I am not so good at gravy. So I want to put it over boiled meat so I have no drippings. But I have a stock the meat was cooked in. I also have some very reduced almost demi glac like turkey or beef/Tomato stock in my freezer. Need instructions. Don't want thick overly rich wallpaper glue (what happened last 2 times)thanks!!!!!! I also have mushrooms obviously and a full pantry


----------



## taxlady (Sep 15, 2012)

Siegal said:


> I am not so good at gravy. So I want to put it over boiled meat so I have no drippings. But I have a stock the meat was cooked in. I also have some very reduced almost demi glac like turkey or beef/Tomato stock in my freezer. Need instructions. Don't want thick overly rich wallpaper glue (what happened last 2 times)thanks!!!!!! I also have mushrooms obviously and a full pantry


How did you make your gravy last time?

Did you use roux? Corn starch? Flour and water slurry? What liquid did you use for the gravy?

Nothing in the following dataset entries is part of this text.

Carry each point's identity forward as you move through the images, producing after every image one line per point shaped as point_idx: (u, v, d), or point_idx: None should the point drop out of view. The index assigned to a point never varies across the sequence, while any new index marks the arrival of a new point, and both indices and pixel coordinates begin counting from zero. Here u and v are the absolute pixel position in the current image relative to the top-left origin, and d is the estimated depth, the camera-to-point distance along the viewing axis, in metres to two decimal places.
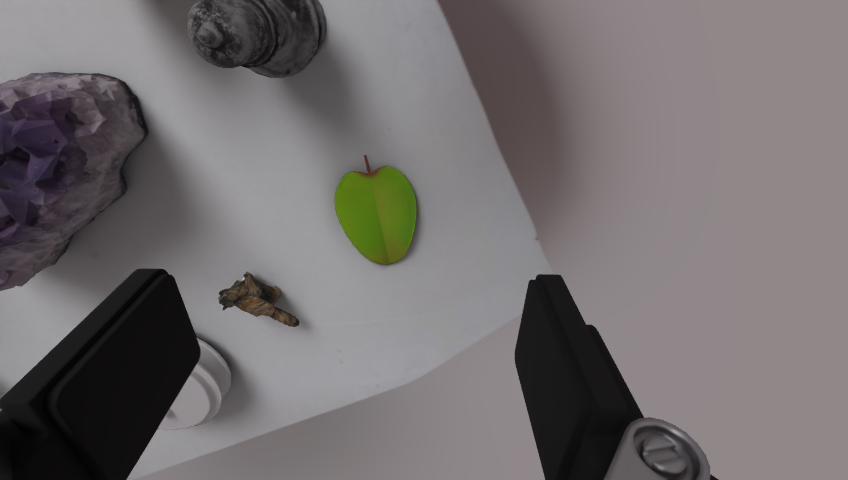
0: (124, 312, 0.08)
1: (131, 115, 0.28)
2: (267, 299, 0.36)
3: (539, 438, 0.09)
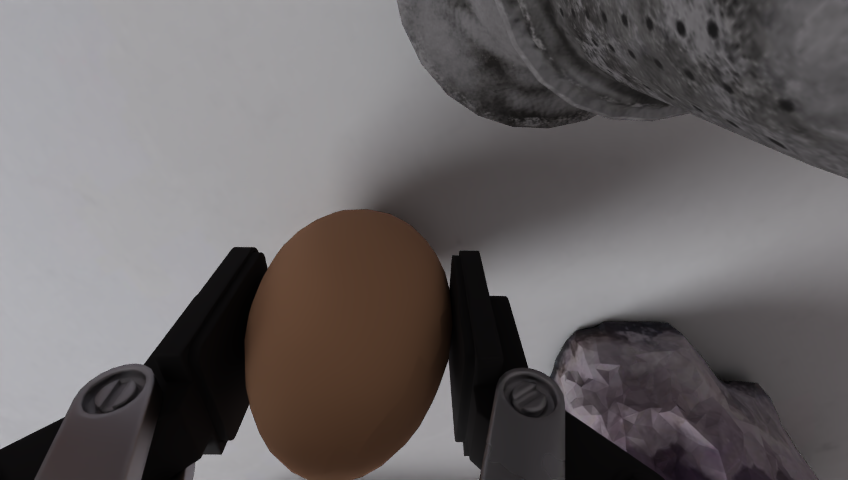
0: (234, 283, 0.09)
1: (643, 344, 0.15)
2: None
3: (452, 397, 0.10)
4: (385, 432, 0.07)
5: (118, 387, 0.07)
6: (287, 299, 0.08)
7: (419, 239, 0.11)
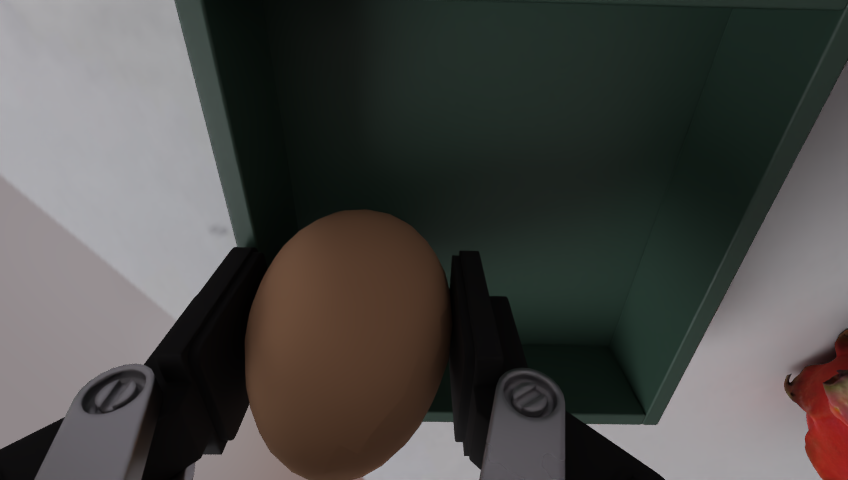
0: (234, 283, 0.09)
1: None
2: None
3: (453, 397, 0.10)
4: (385, 431, 0.07)
5: (118, 387, 0.07)
6: (287, 299, 0.08)
7: (419, 239, 0.11)
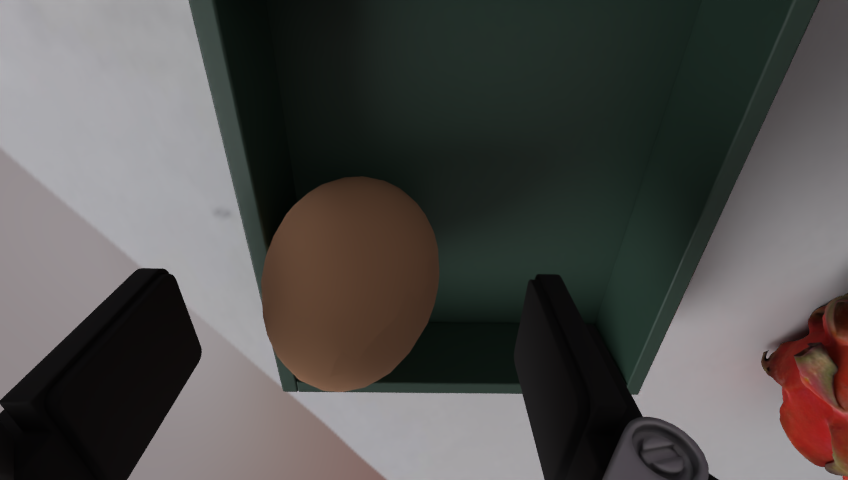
0: (125, 312, 0.08)
1: None
2: None
3: (538, 437, 0.09)
4: (380, 346, 0.09)
5: None
6: (299, 241, 0.10)
7: (411, 201, 0.12)
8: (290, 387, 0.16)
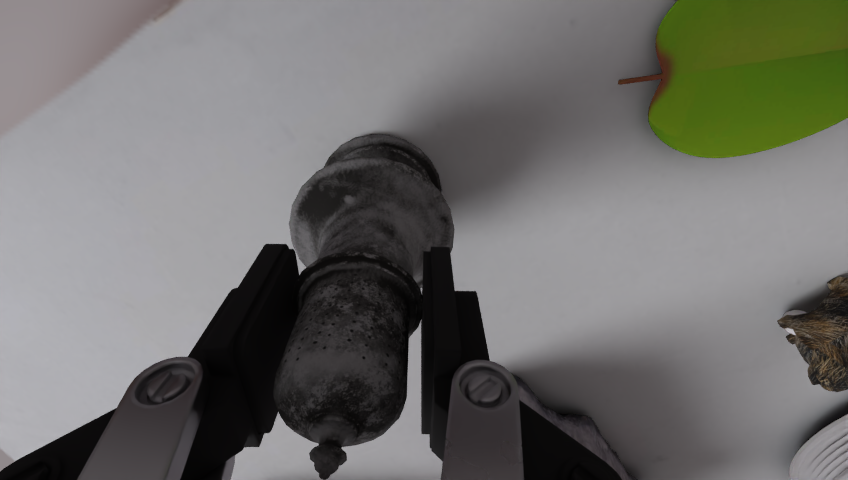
0: (270, 279, 0.10)
1: None
2: None
3: None
4: None
5: (169, 379, 0.07)
6: None
7: None
8: None
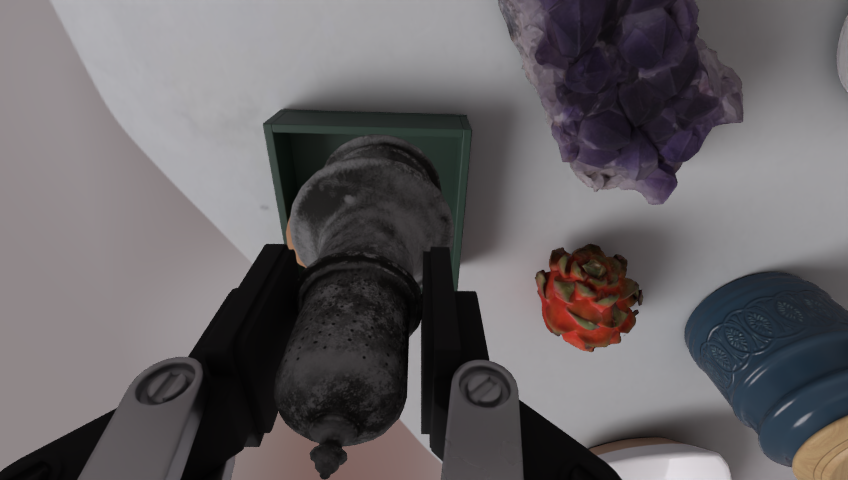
0: (270, 279, 0.10)
1: None
2: None
3: (421, 391, 0.10)
4: None
5: (169, 379, 0.07)
6: None
7: None
8: None
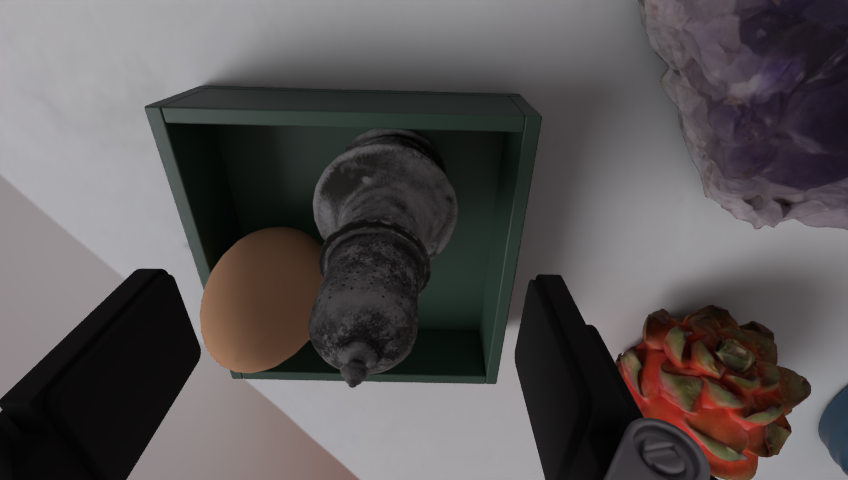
0: (124, 312, 0.08)
1: None
2: None
3: (539, 438, 0.09)
4: (267, 343, 0.15)
5: None
6: (222, 277, 0.15)
7: (309, 245, 0.18)
8: (237, 375, 0.21)
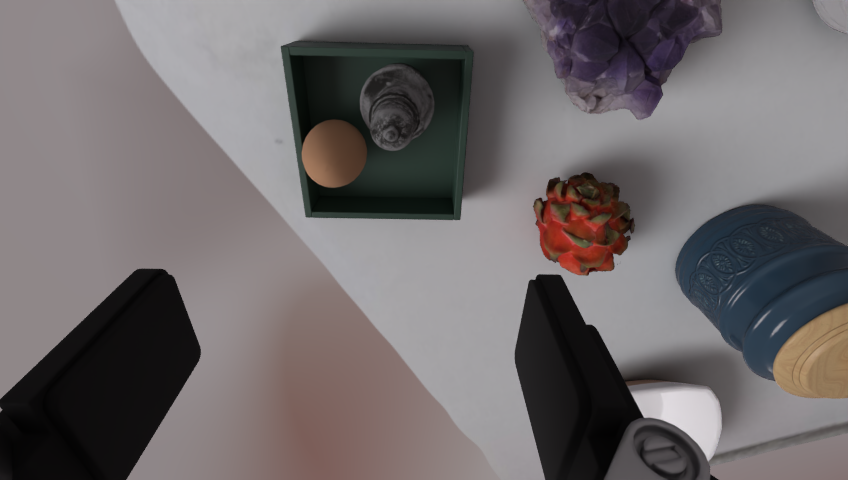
0: (124, 312, 0.08)
1: None
2: None
3: (539, 438, 0.09)
4: (340, 164, 0.30)
5: None
6: (315, 135, 0.31)
7: (355, 128, 0.33)
8: (309, 214, 0.36)
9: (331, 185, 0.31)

I would fry the mushrooms in butter or fat and when they are nearly as cooked as you want, sprinkle with flour and cook, with constant stirring, for a a couple of minutes. Then I would add the liquid and stir and scrape off any fond from the 'shrooms. Let it thicken. Add more liquid if it's too thick.


----------



## Siegal (Sep 15, 2012)

I think I fried butter and flour and added stock?? Was gross


----------



## justplainbill (Sep 15, 2012)

taxlady said:


> How did you make your gravy last time?
> 
> Did you use roux? Corn starch? Flour and water slurry? What liquid did you use for the gravy?
> 
> I would fry the mushrooms in butter or fat and when they are nearly as cooked as you want, sprinkle with flour and cook, with constant stirring, for a a couple of minutes. Then I would add the liquid and stir and scrape off any fond from the 'shrooms. Let it thicken. Add more liquid if it's too thick.


+1
would saute minced onions and coarsely diced mushrooms in butter then add flour in 1/2 the amount of the butter used.  After the flour is browned, add enough stock to bring gravy to the desired consistency.
If necessary add salt to taste.


----------



## taxlady (Sep 15, 2012)

Siegal said:


> I think I fried butter and flour and added stock?? Was gross


Maybe you didn't fry the flour long enough. You add stock or other liquid (for mushroom gravy I usually use milk) until it's not too thick.


----------



## jennyema (Sep 15, 2012)

You also need to stir constantly.

You can also use milk or a mixture of milk and stock.


----------



## Siegal (Sep 15, 2012)

I made it per your instructions and was delicious. I cooked onions and mushrooms, garlic in chicken fat until very browned. Added a few tb flour and cooked it with mushrooms for a min and added seasoning and stock. Came out really good and not like rich brown goo. Thanks!


----------



## taxlady (Sep 15, 2012)

There you go. Now you can use that technique to make just about any gravy.


----------



## Addie (Sep 15, 2012)

taxlady said:


> There you go. Now you can use that technique to make just about any gravy.


 
Dada! Once again. DC to the rescue. That's what we do best.


----------



## Gravy Queen (Sep 16, 2012)

I fry the mushrooms with some onions too, add some flour, then some beef stock and a little Marsala . When it is thickened you can add some creme fraiche at the end for a creamy sauce. (optional ) . I do this gravy often , goes great with steak and with pork.


----------



## Siegal (Sep 18, 2012)

This came out so good. Very simple don't know why I didn't get it earlier!! Thanks again


----------



## taxlady (Sep 18, 2012)

Siegal said:


> This came out so good. Very simple don't know why I didn't get it earlier!! Thanks again


That was my reaction when I started achieving gravy, not glop.


----------